## YOUR ASSIGNMENT
For this exercise, print the listing below exactly, without its pictures.

## SUPPLIED DATA
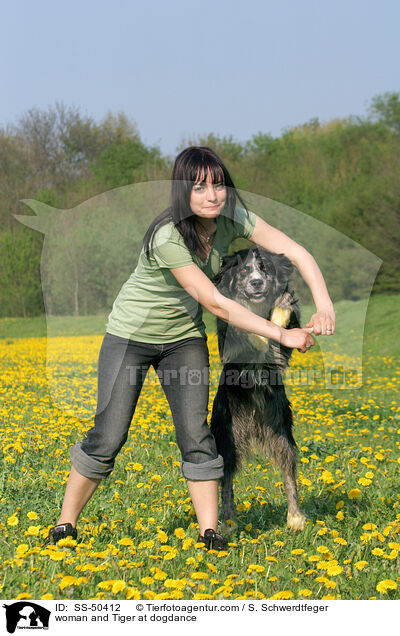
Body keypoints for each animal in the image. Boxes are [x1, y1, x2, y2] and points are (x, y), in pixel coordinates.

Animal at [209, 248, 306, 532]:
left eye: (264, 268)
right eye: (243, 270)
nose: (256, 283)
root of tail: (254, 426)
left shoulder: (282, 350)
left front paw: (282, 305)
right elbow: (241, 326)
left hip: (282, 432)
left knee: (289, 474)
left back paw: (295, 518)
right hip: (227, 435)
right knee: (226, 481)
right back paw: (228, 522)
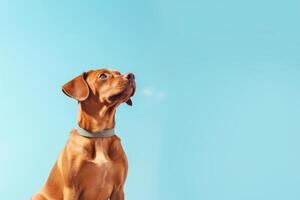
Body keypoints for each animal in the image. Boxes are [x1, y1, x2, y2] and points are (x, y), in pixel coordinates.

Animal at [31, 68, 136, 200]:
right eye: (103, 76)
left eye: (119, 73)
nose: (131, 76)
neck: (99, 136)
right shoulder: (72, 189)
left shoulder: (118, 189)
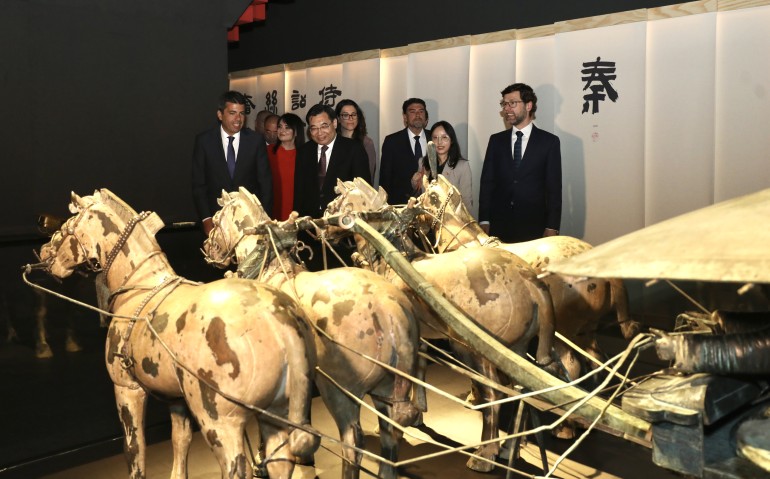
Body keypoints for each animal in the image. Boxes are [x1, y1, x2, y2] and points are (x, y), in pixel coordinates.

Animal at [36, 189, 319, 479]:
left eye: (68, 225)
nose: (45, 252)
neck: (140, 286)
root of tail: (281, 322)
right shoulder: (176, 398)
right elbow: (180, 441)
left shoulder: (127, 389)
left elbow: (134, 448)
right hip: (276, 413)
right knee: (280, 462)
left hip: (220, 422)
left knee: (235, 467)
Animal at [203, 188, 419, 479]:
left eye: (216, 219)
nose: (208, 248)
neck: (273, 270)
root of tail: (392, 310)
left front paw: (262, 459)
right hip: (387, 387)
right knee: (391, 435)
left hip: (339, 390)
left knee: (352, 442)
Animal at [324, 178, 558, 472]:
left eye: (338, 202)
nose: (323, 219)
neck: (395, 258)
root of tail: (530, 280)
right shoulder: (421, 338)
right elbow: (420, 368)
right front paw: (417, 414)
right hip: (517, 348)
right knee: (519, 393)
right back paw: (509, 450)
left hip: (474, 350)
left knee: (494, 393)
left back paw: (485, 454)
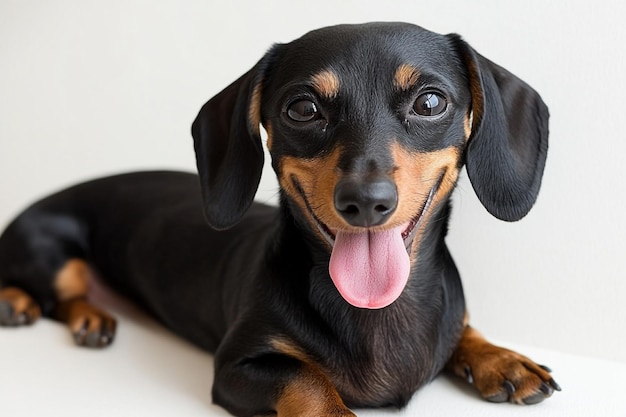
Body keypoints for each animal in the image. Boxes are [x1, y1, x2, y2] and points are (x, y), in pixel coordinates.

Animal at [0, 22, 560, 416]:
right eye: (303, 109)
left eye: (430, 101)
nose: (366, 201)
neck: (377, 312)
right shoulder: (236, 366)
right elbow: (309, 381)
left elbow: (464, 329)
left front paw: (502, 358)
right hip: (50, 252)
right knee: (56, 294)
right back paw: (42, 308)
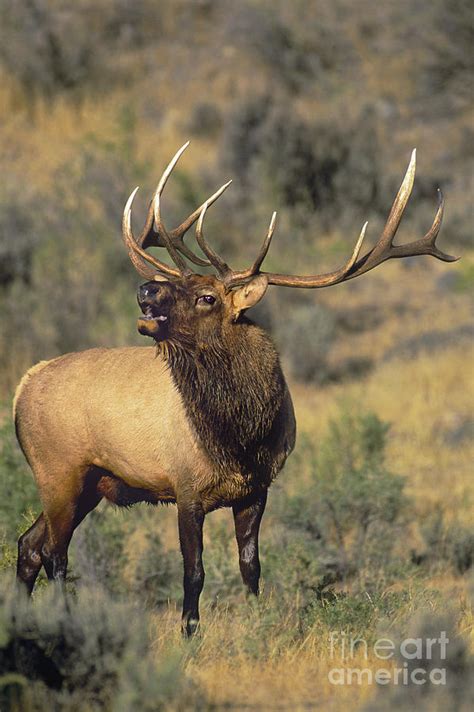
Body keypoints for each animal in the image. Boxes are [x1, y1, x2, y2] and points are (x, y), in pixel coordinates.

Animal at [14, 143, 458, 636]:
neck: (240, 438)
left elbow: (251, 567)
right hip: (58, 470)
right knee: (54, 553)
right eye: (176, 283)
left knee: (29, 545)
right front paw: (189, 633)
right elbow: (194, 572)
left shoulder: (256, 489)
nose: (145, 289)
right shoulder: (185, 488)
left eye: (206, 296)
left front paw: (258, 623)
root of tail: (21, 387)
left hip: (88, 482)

## EXPECTED ANSWER
Body keypoints for each animal in the image. Boxes are [x1, y1, x2, y2] and points are (x, y), in pixel coordinates.

Animal at [209, 248, 306, 532]:
left eye: (264, 268)
right eye: (243, 270)
nose: (256, 283)
root of tail: (254, 426)
left shoulder: (282, 350)
left front paw: (282, 305)
right elbow: (241, 326)
left hip: (282, 432)
left knee: (289, 474)
left back paw: (295, 518)
right hip: (227, 435)
right knee: (226, 481)
right back paw: (228, 522)
Body keypoints for each animal in the image. Boxes are [x1, y1, x2, y2] and points are (x, y), in pixel coordinates.

Animal at [31, 68, 136, 200]:
right eye: (103, 76)
left eye: (119, 73)
nose: (131, 76)
neck: (99, 136)
right shoulder: (72, 189)
left shoulder: (118, 189)
Body keypoints for each animal in the image. Boxes are [x1, y1, x2, y2] and points are (x, y), in pixel coordinates.

Animal at [36, 189, 319, 479]:
left eye: (68, 225)
nose: (45, 252)
neck: (140, 286)
root of tail: (281, 322)
right shoulder: (176, 398)
right elbow: (180, 441)
left shoulder: (127, 389)
left elbow: (134, 448)
right hip: (276, 413)
right knee: (280, 462)
left hip: (220, 422)
left knee: (235, 467)
Animal at [203, 188, 419, 479]:
left eye: (216, 219)
nose: (208, 248)
neck: (273, 270)
root of tail: (392, 310)
left front paw: (262, 459)
right hip: (387, 387)
right knee: (391, 435)
left hip: (339, 390)
left knee: (352, 442)
Animal at [324, 178, 558, 472]:
left eye: (338, 202)
nose: (323, 219)
neck: (395, 258)
root of tail: (530, 280)
right shoulder: (421, 338)
right elbow: (420, 368)
right front paw: (417, 414)
right hip: (517, 348)
right knee: (519, 393)
right back paw: (509, 450)
left hip: (474, 350)
left knee: (494, 393)
left back paw: (485, 454)
Body keypoints for each animal in the image. Boxes are [x1, y1, x2, y2] and points are (x, y), in pixel coordinates.

Animal at [0, 22, 560, 416]:
right eye: (303, 109)
left eye: (430, 101)
nose: (366, 201)
neck: (377, 312)
right shoulder: (236, 366)
right elbow: (309, 381)
left elbow: (464, 329)
left front paw: (502, 358)
right hip: (50, 252)
right knee: (56, 294)
right back paw: (42, 308)
Body keypoints for each animal in the image. Boxes are [x1, y1, x2, y2] and points are (x, y), in pixel coordinates.

Animal at [14, 143, 458, 636]:
neck: (240, 438)
left elbow: (251, 567)
right hip: (58, 470)
right knee: (54, 553)
right eye: (176, 283)
left knee: (29, 545)
right front paw: (189, 633)
right elbow: (194, 572)
left shoulder: (256, 489)
nose: (145, 289)
right shoulder: (185, 488)
left eye: (206, 296)
left front paw: (258, 623)
root of tail: (21, 387)
left hip: (88, 482)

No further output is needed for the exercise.